The CGP sequences have also been used to design oligonucleotides for spotting on a microarray (Fig. 1) for use in expression profiling. The focus of this effort has been to include sequences having informative annotation, whether they are represented once, or multiple times in our dataset. However, our selection strategy also incorporates sequences that are frequently represented in the CGP sequence collection, and this has ensured that the majority of the sequences used for SNP development are also present on the microarray. Because the sequences originated from tissues taken from fish which had been exposed to a variety of stressors such as immunogenic stimuli (e.g. exposure to bacterial antigens or a viral mimic) or thermal stress, or for several developmental stages, such as eggs, larvae and steps in the reproductive cycle in both sexes, genes involved in these processes are likely to have been expressed, and therefore will be present in our sequence collection. However, because the sequence generated is biased for the 3′UTR to facilitate clustering of individual transcripts and to aid in SNP identification, many of these sequences are currently without informative annotation. Nevertheless, we have been successful in identifying many transcripts where sequence similarity allows us to predict that they function in processes such as reproduction or the immune response. Many of these are represented on the microarray but, in addition, harbour a SNP that has been shown to exhibit polymorphism within the two populations used to generate fish for NB YC1 and NL YC2 (Cape Sable and Bay Bulls, respectively) within the CGP breeding programs. These transcripts will be extremely useful in connecting expression patterns with QTL, with the ultimate aim of identifying the causative genes for traits of interest. For example, a transcript up-regulated on stimulation with viral, bacterial and parasite antigens which is located in a QTL interval associated with disease resistance would be prioritised in further studies.

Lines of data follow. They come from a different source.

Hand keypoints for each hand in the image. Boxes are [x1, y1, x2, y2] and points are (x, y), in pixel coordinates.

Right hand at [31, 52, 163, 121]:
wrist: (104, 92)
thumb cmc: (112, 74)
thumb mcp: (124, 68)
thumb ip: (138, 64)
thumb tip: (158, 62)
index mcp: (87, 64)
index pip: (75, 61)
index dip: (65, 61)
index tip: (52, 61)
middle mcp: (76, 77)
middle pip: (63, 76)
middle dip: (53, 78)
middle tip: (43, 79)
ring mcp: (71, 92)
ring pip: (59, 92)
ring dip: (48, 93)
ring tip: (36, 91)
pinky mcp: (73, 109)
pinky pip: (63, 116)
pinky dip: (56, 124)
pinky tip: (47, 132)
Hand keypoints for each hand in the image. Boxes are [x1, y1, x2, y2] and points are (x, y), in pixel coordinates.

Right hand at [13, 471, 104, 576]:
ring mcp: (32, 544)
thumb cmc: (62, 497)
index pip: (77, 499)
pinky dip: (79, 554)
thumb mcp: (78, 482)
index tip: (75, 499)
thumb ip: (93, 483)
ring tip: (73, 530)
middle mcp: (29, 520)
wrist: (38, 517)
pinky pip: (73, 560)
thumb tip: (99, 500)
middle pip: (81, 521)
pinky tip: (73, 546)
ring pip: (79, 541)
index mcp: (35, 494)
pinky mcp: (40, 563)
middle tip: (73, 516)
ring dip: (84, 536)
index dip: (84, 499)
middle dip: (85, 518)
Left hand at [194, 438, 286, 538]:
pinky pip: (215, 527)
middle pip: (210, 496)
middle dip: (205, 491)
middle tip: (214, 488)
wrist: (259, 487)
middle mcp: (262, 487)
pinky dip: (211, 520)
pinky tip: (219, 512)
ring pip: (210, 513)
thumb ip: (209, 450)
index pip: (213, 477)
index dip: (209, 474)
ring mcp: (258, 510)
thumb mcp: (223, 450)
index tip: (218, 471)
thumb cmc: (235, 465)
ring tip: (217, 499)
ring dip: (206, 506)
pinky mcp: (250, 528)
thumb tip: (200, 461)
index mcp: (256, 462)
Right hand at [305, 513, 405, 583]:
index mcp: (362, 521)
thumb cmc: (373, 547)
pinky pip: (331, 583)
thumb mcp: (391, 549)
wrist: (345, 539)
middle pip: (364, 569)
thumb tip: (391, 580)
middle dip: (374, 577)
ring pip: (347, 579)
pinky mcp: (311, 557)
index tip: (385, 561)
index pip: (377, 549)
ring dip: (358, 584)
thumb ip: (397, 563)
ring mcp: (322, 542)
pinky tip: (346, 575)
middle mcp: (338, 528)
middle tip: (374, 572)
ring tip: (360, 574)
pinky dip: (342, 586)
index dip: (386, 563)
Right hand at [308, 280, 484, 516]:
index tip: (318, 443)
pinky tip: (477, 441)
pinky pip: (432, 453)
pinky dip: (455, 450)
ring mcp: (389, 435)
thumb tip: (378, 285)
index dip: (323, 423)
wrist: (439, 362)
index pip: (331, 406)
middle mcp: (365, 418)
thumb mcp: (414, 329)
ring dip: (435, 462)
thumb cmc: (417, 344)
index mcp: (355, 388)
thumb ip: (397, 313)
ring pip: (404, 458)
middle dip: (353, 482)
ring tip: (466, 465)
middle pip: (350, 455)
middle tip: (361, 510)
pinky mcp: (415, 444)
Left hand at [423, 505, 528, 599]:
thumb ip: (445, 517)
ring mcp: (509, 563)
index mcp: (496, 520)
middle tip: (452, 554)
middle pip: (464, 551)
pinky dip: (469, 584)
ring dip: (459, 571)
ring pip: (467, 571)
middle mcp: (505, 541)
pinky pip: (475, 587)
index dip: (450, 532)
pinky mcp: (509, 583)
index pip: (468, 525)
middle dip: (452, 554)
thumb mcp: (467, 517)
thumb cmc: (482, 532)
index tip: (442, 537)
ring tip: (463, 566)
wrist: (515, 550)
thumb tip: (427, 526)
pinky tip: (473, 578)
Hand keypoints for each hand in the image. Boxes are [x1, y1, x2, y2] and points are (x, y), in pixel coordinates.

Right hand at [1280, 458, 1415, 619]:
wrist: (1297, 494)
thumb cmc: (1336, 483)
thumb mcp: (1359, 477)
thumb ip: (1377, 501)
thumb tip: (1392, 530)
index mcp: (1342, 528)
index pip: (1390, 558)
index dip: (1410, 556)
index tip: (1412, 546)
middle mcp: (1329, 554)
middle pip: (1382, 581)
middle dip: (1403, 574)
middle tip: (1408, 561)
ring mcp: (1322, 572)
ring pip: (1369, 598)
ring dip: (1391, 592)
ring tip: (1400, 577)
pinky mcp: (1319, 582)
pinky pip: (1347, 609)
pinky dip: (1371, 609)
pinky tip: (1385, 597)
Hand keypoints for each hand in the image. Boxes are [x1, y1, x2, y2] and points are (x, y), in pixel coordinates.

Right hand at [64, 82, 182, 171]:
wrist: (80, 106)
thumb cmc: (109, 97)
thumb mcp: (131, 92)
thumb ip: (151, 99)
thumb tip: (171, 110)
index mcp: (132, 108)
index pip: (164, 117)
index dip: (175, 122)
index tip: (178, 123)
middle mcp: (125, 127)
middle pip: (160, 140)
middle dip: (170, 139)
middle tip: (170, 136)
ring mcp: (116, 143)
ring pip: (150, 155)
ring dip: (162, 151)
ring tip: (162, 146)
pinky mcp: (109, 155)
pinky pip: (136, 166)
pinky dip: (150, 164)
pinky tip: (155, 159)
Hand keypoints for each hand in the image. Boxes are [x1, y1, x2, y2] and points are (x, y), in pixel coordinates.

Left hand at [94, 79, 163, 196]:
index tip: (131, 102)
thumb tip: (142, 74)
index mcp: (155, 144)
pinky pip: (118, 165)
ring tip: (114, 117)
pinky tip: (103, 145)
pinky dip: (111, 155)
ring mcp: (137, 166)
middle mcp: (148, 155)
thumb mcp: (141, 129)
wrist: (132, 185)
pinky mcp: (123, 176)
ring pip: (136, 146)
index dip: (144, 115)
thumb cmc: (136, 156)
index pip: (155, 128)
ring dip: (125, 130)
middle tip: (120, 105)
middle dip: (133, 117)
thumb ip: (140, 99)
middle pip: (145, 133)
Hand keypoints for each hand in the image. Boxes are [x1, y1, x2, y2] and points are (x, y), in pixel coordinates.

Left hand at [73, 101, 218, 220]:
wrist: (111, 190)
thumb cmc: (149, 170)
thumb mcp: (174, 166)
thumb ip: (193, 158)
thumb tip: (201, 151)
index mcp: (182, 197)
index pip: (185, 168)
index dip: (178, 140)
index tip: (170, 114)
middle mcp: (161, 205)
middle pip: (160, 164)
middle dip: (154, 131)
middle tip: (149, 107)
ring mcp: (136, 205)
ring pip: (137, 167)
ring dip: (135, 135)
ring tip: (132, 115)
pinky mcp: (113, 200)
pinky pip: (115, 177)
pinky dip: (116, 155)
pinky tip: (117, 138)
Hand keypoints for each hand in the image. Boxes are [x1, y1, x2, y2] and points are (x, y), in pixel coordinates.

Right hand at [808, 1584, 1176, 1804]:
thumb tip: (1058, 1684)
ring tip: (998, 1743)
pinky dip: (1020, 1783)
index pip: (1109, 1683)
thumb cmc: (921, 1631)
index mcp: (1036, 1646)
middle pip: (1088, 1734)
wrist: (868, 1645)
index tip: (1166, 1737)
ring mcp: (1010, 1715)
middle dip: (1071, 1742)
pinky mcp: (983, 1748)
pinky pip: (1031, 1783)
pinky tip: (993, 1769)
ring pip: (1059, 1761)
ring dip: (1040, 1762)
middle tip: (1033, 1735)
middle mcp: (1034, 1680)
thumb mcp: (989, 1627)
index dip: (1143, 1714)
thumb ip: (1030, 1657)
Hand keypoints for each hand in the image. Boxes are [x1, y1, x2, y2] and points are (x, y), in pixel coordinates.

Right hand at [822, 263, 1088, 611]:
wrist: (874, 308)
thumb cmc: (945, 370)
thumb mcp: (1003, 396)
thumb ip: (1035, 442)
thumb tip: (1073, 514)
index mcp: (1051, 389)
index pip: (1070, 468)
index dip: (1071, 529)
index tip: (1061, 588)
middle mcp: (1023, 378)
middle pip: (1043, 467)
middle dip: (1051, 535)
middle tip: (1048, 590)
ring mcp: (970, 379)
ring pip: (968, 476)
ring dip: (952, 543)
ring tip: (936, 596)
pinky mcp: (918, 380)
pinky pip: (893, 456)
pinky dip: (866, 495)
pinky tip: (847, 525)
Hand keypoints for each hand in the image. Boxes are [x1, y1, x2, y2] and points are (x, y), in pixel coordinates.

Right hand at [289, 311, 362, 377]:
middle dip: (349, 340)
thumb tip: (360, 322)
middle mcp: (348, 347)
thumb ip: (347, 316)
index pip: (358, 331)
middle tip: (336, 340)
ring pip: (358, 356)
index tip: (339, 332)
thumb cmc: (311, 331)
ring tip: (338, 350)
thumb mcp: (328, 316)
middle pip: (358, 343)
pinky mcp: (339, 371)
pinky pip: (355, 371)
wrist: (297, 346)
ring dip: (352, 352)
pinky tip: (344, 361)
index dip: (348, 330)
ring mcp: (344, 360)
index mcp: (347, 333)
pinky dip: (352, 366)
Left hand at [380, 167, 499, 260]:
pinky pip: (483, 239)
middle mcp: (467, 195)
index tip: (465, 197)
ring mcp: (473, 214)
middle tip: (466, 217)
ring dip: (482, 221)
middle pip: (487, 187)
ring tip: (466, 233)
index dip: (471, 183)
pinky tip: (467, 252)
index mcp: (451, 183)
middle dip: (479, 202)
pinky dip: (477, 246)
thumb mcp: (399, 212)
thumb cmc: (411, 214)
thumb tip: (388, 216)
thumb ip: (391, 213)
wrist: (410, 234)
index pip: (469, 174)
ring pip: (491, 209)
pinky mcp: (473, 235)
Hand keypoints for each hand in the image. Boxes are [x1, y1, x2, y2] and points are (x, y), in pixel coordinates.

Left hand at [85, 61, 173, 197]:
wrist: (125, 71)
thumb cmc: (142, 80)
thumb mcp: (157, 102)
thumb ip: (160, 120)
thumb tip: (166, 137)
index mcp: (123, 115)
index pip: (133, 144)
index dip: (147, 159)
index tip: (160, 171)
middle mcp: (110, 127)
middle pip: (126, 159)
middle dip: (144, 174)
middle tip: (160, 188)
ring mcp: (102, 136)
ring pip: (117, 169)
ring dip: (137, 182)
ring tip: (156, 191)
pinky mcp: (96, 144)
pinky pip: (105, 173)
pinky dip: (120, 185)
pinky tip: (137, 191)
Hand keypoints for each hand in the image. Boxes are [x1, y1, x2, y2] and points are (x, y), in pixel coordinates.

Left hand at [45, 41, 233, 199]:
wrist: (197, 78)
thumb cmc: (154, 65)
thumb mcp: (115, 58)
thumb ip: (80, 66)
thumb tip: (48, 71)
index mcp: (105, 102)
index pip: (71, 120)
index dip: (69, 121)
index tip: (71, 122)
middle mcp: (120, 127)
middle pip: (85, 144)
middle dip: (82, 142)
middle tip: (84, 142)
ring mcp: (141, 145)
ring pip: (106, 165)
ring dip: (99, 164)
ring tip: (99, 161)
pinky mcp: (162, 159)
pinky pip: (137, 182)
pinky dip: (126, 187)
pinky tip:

The integrated genomics tools described here, produced from a single sequence dataset that is tightly linked to fish breeding programs being developed for commercial aquaculture, should enable the rapid dissection of traits and the identification of linked markers which can be applied immediately within these programs to accelerate the development of aquaculture for Atlantic cod.

In conclusion, we have developed a significant sequence resource for Atlantic cod, a species previously under-represented in sequence databases. These sequences have been generated from fish involved in selective breeding and we have been successful in capturing sequence variation in individuals enrolled in these programs. Future work will focus on exploiting this information to identify markers for commercially relevant traits, and on analysis of data from the additional tools that have been developed from this sequence resource, such as a microarray and a high-density genetic map, to enable future high-throughput studies in Atlantic cod.